Storage - FHIR v3.3.0

R4 Ballot #1 (Mixed Normative/Trial use)

This page is part of the FHIR Specification (v3.3.0: R4 Ballot 2). The current version which supercedes this version is 5.0.0. For a full list of available versions, see the Directory of published versions . Page versions: R5 R4B R4

3.6 Using FHIR in persistent stores

FHIR Infrastructure

Work Group

Maturity Level: n/a

Ballot Status: Informative

Applications can use the resources defined by FHIR by storing them natively in a database or persistent store, where different applications or modules write and read the resources as part of their implementation. This page describes implementation issues encountered when storing resources natively in persistent stores.

Note that almost all applications store the information find in resources in some persistent store - usually a database. Most applications store the information found in the resources in some internal format, and only use resources natively when exchanging with other applications. This page concerns applications that store the FHIR resources natively.

3.6.1 Applicability of storing resources natively

In principle, resources are designed for exchange between systems, rather than as a database storage format. One practical consequence of this is that in some way, resources are highly denormalised, so that granular exchanges are fairly stand alone. (Note that in some ways, resources are also highly normalised; e.g. Patient demographic details are only found in the Patient resource).

To illustrate this, consider using an RxNorm code as a medication code. In a prescription resource (MedicationRequest), that will look like this:

<MedicationRequest xmlns="http://hl7.org/fhir">
  <medicationCodeableConcept>
   <coding>
     <system value="http://www.nlm.nih.gov/research/umls/rxnorm"/>
     <code value=""/>
   </coding>
  </medicationCodeableConcept>
</MedicationRequest>

If the resource was designed to prioritize storage efficiency, it would be normalized so that the code was just some primary key reference:

<MedicationRequest xmlns="http://hl7.org/fhir">
  <code key="123431232"/>
</MedicationRequest>

or something similar.
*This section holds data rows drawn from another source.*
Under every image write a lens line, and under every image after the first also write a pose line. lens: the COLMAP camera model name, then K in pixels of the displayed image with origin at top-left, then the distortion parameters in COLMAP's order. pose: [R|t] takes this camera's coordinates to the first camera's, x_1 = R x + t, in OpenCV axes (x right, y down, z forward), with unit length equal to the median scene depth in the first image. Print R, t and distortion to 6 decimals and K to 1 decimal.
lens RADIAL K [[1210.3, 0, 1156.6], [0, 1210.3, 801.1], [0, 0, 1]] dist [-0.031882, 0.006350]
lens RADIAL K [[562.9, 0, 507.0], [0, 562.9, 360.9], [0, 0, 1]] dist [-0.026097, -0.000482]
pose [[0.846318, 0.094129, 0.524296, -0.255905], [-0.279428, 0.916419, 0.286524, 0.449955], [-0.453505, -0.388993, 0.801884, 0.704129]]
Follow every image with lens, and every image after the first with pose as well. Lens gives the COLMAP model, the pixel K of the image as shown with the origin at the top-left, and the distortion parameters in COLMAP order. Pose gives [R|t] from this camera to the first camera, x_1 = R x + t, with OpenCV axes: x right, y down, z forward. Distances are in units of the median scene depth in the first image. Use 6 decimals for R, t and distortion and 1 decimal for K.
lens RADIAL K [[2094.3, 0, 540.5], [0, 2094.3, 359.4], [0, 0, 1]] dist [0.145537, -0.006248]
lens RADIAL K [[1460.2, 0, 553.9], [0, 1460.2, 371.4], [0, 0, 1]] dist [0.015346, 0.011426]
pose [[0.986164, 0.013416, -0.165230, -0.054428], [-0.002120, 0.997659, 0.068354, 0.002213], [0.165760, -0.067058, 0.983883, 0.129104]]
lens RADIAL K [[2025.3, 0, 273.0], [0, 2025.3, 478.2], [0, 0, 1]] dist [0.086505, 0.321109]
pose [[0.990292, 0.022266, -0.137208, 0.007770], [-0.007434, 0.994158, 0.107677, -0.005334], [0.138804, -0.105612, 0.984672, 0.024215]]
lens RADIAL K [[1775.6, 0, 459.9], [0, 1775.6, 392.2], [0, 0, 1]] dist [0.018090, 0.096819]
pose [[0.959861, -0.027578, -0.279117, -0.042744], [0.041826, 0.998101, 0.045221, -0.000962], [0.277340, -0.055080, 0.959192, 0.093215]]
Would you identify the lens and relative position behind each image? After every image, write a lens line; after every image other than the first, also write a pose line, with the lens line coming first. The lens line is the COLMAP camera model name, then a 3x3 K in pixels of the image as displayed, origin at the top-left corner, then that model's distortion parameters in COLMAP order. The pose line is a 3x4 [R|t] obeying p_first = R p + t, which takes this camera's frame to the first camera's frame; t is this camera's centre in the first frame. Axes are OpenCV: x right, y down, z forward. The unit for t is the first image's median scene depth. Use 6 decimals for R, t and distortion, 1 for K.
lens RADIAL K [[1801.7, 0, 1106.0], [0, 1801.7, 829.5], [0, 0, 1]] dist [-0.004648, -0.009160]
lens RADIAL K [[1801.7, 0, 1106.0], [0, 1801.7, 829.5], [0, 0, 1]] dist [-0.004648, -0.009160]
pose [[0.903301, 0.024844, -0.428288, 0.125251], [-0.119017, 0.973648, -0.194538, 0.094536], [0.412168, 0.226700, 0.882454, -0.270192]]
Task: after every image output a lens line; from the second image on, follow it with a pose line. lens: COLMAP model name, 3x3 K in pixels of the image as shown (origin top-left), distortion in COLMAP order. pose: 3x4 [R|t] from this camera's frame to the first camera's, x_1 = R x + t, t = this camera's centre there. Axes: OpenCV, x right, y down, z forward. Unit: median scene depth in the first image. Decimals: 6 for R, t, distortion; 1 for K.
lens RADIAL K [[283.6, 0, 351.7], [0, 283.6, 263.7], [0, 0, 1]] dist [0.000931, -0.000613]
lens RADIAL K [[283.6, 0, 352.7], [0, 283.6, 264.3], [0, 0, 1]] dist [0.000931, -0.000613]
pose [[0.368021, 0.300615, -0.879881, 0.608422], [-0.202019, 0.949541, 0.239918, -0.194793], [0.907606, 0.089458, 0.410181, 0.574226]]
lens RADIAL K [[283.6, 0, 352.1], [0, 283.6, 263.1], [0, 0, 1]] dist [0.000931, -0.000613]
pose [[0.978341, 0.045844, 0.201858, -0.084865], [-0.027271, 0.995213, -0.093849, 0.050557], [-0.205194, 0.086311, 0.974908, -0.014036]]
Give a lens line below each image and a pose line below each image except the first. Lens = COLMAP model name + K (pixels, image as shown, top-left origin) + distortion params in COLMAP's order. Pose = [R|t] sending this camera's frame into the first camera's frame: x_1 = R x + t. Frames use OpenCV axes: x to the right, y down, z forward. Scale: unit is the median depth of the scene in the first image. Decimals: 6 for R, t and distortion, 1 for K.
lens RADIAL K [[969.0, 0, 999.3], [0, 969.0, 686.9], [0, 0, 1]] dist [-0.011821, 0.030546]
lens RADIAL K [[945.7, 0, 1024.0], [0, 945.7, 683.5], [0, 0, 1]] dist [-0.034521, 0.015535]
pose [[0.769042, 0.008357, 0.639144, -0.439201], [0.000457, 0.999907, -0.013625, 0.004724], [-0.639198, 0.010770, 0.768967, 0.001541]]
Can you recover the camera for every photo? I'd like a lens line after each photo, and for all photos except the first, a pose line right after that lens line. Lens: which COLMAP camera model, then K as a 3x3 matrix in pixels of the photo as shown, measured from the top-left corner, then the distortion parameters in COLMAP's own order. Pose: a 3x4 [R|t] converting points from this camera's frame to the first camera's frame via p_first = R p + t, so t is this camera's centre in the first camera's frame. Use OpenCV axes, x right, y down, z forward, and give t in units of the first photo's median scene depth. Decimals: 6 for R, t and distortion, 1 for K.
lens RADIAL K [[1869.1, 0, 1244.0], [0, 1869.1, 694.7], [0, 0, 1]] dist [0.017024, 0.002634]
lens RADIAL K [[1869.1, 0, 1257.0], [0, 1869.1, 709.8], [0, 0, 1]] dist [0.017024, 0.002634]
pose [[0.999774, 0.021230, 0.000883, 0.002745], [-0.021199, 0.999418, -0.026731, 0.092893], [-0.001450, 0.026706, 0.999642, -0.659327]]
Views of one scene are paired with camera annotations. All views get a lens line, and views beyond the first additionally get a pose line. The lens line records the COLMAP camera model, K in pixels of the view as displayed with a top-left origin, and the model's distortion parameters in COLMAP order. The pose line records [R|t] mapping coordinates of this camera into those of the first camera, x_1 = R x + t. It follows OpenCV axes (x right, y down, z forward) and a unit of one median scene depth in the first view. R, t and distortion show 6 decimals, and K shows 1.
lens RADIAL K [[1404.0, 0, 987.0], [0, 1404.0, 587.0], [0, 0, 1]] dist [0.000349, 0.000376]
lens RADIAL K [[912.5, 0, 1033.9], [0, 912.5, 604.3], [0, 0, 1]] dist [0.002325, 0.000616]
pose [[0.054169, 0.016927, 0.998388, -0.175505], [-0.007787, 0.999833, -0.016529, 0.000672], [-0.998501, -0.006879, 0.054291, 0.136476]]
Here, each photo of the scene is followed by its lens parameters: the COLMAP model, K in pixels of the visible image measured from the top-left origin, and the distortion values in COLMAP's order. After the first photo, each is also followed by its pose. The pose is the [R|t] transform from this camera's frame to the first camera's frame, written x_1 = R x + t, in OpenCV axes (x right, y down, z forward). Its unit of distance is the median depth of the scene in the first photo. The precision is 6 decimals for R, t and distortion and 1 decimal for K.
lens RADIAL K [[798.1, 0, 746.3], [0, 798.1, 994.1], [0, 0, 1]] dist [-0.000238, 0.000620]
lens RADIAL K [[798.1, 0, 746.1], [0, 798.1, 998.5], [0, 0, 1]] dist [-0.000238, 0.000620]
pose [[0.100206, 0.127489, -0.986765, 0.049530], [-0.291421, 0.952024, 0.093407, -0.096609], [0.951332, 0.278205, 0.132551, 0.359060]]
Note: Whether to normalise or not is an engineering design question that has multiple different considerations, and very often product designers change their decision about this for engineering reasons with no associated change in functionality or requirements.

Resources, on the other hand, are designed for robustness and stability over efficiency. Using a key reference like the second example would require all the participants in an exchange to synchronize the key for the code, which is often not possible, and rarely stable.

In spite of this design criteria, it can still be useful and appropriate to store resources directly in a persistent store or database. Whether to do so depends on an application's requirements.

If an application's information requirements are nailed down - that is, well understood, clearly expressed, and not subject to uncontrolled change – then it is easy to design a data storage schema that is completely fit for purpose and highly efficient compared to storing FHIR resources. Classic Enterprise Information Systems (EHRs) tend to behave like this.

If, on the other hand, the application's information requirements are not at all nailed down, and implementers have to deal with whatever data comes in an ongoing basis, then resources are actually a very sound way to store an application's data. The the extensibility approach makes FHIR a particularly robust choice as the primary data store. Clinical Data Repositories tend to behave like this.

Most information systems fall somewhere between these 2 extremes, and determinming whether to store resources directly is not straight forward. Some applications take a hybrid approach – storing FHIR resources natively, and storing a well controlled subset of information in some expressly designed persistent scheme. The balance between these is driven by the stability of information requirements for different parts of the system.

3.6.2 Technology Choices

A wide variety of technologies exist for storing resources natively, including:

Classic SQL servers with JSON support (built in, or added on top by the application)
NoSQL servers (e.g. Mongodb , Couch , Hadoop , or Big Query )
Some RDF based store using the RDF in the turtle format, or in some native triple story (e.g. Jena )

This specification does not recommend any particular approach. The rest of this page describes general information management considerations that apply across all technologies.

3.6.3 Managing Joins

Most applications that store resources natively find the way references work in FHIR deserves particular focus. References can be absolute or relative URLs, they can be version specific or not, they may or many not follow FHIR’s well defined RESTful interface pattern, and they may or might not resolve in the local system. In addition, given the requirements consideration above, it's not always possible to enforce referential integrity when storing resources directly.

All the flexibility is required in various exchange scenarios, but it can present challenges for application design when building a coherent data store with resources.

Applications that store resources natively may want to extending the storage format with an element to capture the resolved link in addition to the existing reference/identifier in the Reference and canonical data types.

The RDF format does this explicitly for references and codings (fhir:reference and fhir:concept).

Applications that store JSON, will have to remove the extension for exchange, unless a native FHIR extension is used, which might not be the most efficient way to store the resolved link.

Note to balloters: Is there enough interest to standardize an extension? Ballot comments are welcome.